На то, чтобы успокоиться, уходит несколько секунд. Коннован понимает затянувшееся молчание по-своему и, потупившись, бормочет:
— Извини.
— Извинятся не за что. — Вышло резко, она вздрагивает, как от удара, и отодвигается. Убегает. Какого черта она убегает?
— Пожалуйста, не сердись, я… мне плохо, когда ты сердишься.
Взгляд-мольба, и становится стыдно. Еще Мика… по какому праву он требует доверия, если сам никак не решится рассказать правду? Может, сейчас? Она ведь все равно узнает. И останется в Саммуш-ун. Разум подсказывал, что это было бы оптимальным решением, позволяющим избежать многих проблем, но… она и Карл… вдвоем.
Холодная незнакомая ярость ледяной волной смывала все доводы рассудка.
— В этом наряде я чувствую себя полной дурой, — Коннован раздраженно дернула широкую горловину рубахи. Одеяние и вправду было специфичным. Свободное, даже чересчур свободное, из мягкой ткани грязно-желтого цвета, оно, быть может, и не травмировало обожженную кожу, но и выглядело нелепо. Рубеус отвернулся, чтобы она не заметила его улыбки.
— Вот, смешно тебе… хотя действительно смешно. В ночной рубашке за столом.
Нужно поговорить. Нужно, чтобы она приняла решение сама и понимая, что делает. В конце концов, Рубеус — не ребенок, который не находит в себе сил расстаться с понравившейся игрушкой, он — взрослый разумный человек. Не совсем, правда, человек, но это детали. Несущественные, не заслуживающие внимания детали. И глупо уговаривать самого себя.
Рубеус вздохнул и, мысленно досчитав до трех, произнес:
— Коннован, мне нужно поговорить с тобой. Это серьезно.
Какие испуганные у нее глаза. И улыбка исчезла, а руки вцепились в некрасивую ткань платья-рубахи. Неужели знает? Нет, Карл обещал молчать, тогда…
— Я не хочу, — прошептала она. — Пожалуйста, я не хочу разговаривать об этом сейчас… потом, хорошо?
— Хорошо, — Рубеус согласился с немалым облегчением.
— Спасибо. Наверное, пора идти. Карл не любит, когда к столу опаздывают.

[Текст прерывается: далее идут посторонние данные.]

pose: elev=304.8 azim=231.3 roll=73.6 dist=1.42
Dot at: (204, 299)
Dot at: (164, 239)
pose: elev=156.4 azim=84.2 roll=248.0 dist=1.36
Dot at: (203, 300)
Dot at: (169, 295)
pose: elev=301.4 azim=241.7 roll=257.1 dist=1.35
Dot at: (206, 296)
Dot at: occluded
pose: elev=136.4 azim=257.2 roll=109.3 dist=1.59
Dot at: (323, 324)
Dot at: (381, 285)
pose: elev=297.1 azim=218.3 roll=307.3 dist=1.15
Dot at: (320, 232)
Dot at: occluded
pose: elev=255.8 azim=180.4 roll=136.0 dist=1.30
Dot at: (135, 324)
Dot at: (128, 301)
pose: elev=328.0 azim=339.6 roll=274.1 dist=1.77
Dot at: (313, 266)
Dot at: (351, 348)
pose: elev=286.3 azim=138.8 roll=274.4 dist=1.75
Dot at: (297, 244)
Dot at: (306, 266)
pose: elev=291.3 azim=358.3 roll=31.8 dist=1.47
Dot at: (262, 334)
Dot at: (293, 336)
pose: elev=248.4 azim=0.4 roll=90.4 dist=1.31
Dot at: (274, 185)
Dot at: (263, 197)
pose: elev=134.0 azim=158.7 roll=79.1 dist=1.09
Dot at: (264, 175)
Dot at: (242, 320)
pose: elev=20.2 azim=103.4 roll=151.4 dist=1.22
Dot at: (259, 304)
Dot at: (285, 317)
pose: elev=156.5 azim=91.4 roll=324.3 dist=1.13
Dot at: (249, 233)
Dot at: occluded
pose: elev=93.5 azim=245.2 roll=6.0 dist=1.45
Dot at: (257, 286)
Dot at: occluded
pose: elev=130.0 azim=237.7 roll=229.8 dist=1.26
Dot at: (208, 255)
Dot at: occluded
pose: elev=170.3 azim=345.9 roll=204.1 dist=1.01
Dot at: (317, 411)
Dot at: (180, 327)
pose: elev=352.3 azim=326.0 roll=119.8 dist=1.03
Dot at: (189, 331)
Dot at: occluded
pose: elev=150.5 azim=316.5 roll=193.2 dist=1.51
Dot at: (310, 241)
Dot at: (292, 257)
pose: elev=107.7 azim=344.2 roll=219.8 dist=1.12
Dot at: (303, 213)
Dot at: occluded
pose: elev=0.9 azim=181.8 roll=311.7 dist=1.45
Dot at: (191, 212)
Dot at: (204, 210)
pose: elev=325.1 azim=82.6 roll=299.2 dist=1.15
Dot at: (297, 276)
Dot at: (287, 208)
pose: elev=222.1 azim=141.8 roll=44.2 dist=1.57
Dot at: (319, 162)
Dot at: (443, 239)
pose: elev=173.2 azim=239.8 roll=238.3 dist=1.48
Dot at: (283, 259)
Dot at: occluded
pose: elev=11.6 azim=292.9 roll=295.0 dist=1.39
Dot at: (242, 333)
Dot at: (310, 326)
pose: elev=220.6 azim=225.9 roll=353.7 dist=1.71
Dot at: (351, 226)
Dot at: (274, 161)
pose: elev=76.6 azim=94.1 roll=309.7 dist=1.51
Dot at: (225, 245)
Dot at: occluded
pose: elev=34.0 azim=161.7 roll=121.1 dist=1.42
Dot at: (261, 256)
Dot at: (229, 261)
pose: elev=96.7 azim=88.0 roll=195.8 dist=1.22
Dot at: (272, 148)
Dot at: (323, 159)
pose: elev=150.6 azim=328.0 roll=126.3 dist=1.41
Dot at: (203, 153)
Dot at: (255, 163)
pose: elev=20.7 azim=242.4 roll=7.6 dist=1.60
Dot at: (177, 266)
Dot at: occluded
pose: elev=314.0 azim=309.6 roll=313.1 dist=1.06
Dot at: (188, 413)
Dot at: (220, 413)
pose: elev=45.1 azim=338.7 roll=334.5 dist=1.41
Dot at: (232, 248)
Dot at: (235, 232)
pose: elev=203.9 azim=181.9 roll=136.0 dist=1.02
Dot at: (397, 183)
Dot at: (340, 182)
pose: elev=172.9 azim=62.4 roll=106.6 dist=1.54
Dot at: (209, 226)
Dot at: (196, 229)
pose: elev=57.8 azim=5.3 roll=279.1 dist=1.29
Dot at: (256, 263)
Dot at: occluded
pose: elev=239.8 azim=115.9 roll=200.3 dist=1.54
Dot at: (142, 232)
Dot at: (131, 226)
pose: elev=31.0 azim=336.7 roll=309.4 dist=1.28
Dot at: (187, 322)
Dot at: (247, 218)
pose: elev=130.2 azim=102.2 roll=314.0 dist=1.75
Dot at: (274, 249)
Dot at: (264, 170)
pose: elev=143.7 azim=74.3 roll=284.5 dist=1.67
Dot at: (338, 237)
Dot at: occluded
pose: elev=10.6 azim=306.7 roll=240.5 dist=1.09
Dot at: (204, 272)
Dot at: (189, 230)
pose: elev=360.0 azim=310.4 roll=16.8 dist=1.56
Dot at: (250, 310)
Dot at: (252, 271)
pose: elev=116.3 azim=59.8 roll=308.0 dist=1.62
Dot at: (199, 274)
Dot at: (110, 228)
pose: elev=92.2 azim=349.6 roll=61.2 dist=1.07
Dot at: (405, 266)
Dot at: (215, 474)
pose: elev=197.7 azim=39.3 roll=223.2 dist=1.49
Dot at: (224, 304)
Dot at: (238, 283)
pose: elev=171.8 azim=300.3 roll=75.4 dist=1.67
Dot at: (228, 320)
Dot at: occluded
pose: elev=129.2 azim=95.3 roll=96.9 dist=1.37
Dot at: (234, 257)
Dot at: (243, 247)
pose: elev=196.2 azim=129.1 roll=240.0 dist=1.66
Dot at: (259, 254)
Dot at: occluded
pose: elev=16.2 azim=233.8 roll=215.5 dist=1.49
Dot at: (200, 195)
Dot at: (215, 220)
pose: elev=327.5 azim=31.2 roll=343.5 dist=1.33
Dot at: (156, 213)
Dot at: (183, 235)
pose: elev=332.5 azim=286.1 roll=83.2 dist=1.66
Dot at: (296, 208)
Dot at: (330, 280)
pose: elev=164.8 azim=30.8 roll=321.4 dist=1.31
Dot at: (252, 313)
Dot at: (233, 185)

Коннован встала, угловатые детские контуры тела прорисовывались сквозь рубаху, в этом нелепом наряде она выглядела такой беззащитной, хрупкой и… и появившиеся мысли совершенно не соответствовали моменту.
— А лестница длинная? — поинтересовалась она, критически рассматривая свое отражение в зеркале. — Ну и страшилище.
— Нет. Точнее да. Ну, то есть, нет, ты не страшилище. Это пройдет. Ты же знаешь, на нас быстро все заживает.